> [To do] Wherever the string "Anne" appears in the entries below, return the line that holds it.

Start of Data extract

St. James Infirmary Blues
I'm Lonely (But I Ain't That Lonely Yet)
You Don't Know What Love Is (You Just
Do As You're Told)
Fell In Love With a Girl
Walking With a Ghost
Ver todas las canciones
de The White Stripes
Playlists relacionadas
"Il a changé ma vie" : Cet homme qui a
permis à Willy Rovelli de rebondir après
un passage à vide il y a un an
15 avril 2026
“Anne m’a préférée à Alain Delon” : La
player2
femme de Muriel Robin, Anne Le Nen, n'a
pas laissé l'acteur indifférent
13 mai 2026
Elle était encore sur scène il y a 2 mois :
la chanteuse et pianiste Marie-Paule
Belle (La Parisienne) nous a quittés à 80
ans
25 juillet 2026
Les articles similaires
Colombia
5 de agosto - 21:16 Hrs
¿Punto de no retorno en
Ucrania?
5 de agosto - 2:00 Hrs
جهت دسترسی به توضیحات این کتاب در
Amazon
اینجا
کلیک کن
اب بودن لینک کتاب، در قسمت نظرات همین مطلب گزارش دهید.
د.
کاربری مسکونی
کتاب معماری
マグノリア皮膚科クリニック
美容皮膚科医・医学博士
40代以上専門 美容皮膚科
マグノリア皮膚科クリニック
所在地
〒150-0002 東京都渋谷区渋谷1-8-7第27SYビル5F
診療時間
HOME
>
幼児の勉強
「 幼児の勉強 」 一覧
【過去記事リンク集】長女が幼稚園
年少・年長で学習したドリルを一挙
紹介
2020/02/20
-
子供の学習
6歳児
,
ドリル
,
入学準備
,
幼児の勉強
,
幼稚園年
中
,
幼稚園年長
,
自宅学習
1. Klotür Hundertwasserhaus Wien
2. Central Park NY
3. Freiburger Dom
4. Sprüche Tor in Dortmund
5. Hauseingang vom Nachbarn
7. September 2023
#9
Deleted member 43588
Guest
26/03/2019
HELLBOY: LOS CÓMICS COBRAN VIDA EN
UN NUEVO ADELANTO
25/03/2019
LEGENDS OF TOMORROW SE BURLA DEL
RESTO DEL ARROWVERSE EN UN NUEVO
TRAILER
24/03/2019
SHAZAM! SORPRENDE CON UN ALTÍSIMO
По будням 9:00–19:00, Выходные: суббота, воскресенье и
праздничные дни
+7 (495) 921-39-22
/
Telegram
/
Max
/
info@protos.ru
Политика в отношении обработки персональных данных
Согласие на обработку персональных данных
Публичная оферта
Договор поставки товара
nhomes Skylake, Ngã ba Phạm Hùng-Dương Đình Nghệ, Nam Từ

End of Data extract

> [Answer for the task]
“Anne m’a préférée à Alain Delon” : La
femme de Muriel Robin, Anne Le Nen, n'a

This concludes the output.